PROBLEM: With "boju" as the search word, show every line of the material that has it.

RECORDED DATA:
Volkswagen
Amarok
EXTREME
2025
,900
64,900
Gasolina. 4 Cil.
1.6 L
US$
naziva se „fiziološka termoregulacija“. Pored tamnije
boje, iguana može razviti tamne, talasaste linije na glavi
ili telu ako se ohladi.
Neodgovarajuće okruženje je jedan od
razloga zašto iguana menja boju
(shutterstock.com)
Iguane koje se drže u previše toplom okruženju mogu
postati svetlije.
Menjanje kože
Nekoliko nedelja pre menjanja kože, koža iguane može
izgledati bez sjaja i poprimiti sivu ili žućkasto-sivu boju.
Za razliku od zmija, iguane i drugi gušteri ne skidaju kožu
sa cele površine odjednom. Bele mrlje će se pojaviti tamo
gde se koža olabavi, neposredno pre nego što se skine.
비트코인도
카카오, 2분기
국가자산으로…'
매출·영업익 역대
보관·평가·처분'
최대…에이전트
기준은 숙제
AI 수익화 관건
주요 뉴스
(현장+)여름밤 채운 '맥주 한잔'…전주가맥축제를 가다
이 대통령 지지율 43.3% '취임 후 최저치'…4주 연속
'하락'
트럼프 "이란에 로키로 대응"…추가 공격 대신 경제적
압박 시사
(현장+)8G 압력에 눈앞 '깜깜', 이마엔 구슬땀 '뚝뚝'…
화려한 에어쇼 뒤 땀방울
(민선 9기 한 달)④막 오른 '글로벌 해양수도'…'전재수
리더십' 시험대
--
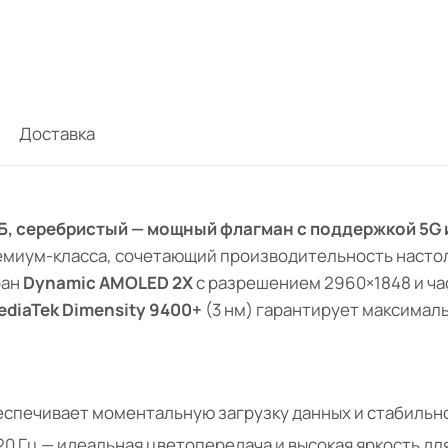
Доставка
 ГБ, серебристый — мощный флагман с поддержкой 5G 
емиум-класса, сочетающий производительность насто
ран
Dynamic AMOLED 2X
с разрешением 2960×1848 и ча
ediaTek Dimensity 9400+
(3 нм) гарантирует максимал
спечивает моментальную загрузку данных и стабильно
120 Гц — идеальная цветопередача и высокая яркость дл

FINISHED EXERCISE:
razloga zašto iguana menja boju
izgledati bez sjaja i poprimiti sivu ili žućkasto-sivu boju.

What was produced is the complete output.